Work to complete | Copy out everything in the etymology note from "Late Middle English: via" down to "before + rogare ask.", renaming "assembly" as "council" wherever it occurs.

Source text |
Late Middle English: via Old French from Latin praerogativa (the verdict of) the political division which was chosen to vote first in the assembly, feminine (used as noun) of praerogativus asked first, from prae before + rogare ask.

Data drawn from a collection

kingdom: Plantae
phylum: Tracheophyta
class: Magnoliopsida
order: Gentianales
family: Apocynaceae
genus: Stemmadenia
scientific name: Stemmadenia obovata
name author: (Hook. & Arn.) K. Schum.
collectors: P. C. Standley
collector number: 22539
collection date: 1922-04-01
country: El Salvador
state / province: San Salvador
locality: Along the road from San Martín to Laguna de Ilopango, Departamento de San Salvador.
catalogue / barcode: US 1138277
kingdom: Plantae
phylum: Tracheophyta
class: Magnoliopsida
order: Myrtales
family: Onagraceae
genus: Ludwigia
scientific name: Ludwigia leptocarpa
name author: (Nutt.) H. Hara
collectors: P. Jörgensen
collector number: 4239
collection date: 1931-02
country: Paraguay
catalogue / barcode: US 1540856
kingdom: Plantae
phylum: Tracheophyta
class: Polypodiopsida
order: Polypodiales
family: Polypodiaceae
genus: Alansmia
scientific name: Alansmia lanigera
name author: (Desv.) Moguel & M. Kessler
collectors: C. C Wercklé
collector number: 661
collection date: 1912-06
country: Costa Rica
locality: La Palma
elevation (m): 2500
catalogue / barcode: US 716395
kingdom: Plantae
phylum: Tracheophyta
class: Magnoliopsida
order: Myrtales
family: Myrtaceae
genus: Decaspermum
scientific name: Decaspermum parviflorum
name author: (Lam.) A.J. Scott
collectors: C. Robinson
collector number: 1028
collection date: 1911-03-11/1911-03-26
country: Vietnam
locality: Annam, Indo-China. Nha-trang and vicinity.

Exercise response |
Late Middle English: via Old French from Latin praerogativa (the verdict of) the political division which was chosen to vote first in the council, feminine (used as noun) of praerogativus asked first, from prae before + rogare ask.